--- BEGIN Document excerpt ---

I have studied your letter of July 23. I find in it apparent misunderstandings of the views expressed in my letter of July 22, which I would request you to read again more carefully.

I then said that if, despite the facts established in the recent meetings of the Security Council, your Government still desires to allege that the situation in Lebanon constitutes an imminent danger to peace in the Middle East, the proper forum for appropriate discussion is the United Nations Security Council. I am glad that you now recognize the responsibility of the United Nations and have withdrawn your original proposal which would have gravely undermined the prestige and authority of the United Nations.

My letter pointed out that the Charter of the United Nations authorizes members of government, and that of course includes Heads of Government and Foreign Ministers, to represent a member nation at the Security Council and that if such a meeting were generally desired, the United States would join in following that orderly procedure. It is, of course, not yet certain that such a meeting is in fact "generally desired," although that may prove to be the case.

You now make specific suggestions dealing with the composition of the Security Council and the conditions under which nations other than members of the Council may participate in discussions of the Council. My letter to you of July 22 urged that one of the advantages of proceedings in the Security Council is that there are established rules on these matters and it is accordingly not necessary to rely on improvising. I pointed out that when rules of this kind are sought to be improvised, there is raised a whole series of new problems, notably as to the participation and non-participation of various states. The United States will adhere, in these respects, to the Charter, which lays down the conditions under which nations which are not members of the Council may participate in the discussions of the Council.

As to the agenda, we agree that it should be limited to a discussion of the problems of the Middle East, including the causes of those problems. I would, however, be lacking in candor if I did not make clear that to put peace and security on a more stable basis in the Middle East requires far more than merely a consideration of Lebanon and Jordan. These situations are but isolated manifestations of far broader problems. In my opinion the instability of peace and security is in large measure due to the jeopardy in which small nations are placed. It would be the purpose of the United States to deal with the specific incidents you raise within that broad context. To do otherwise would be to be blind to the teaching of history.

--- END Document excerpt ---

# Problems to solve
1. Write out the part of the letter starting with "I then said" and going on through "the United Nations.", swapping "prestige" for "standing".
2. Name every country or region that the letter mentions.

--- BEGIN Data entries ---

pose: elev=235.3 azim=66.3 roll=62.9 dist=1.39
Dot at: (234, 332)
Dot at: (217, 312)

--- END Data entries ---
--- BEGIN Data entries ---

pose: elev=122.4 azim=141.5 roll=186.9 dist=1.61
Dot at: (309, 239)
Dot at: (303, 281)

--- END Data entries ---

# Outputs by task
1.
I then said that if, despite the facts established in the recent meetings of the Security Council, your Government still desires to allege that the situation in Lebanon constitutes an imminent danger to peace in the Middle East, the proper forum for appropriate discussion is the United Nations Security Council. I am glad that you now recognize the responsibility of the United Nations and have withdrawn your original proposal which would have gravely undermined the standing and authority of the United Nations.

2. Lebanon, the Middle East, the United States, Jordan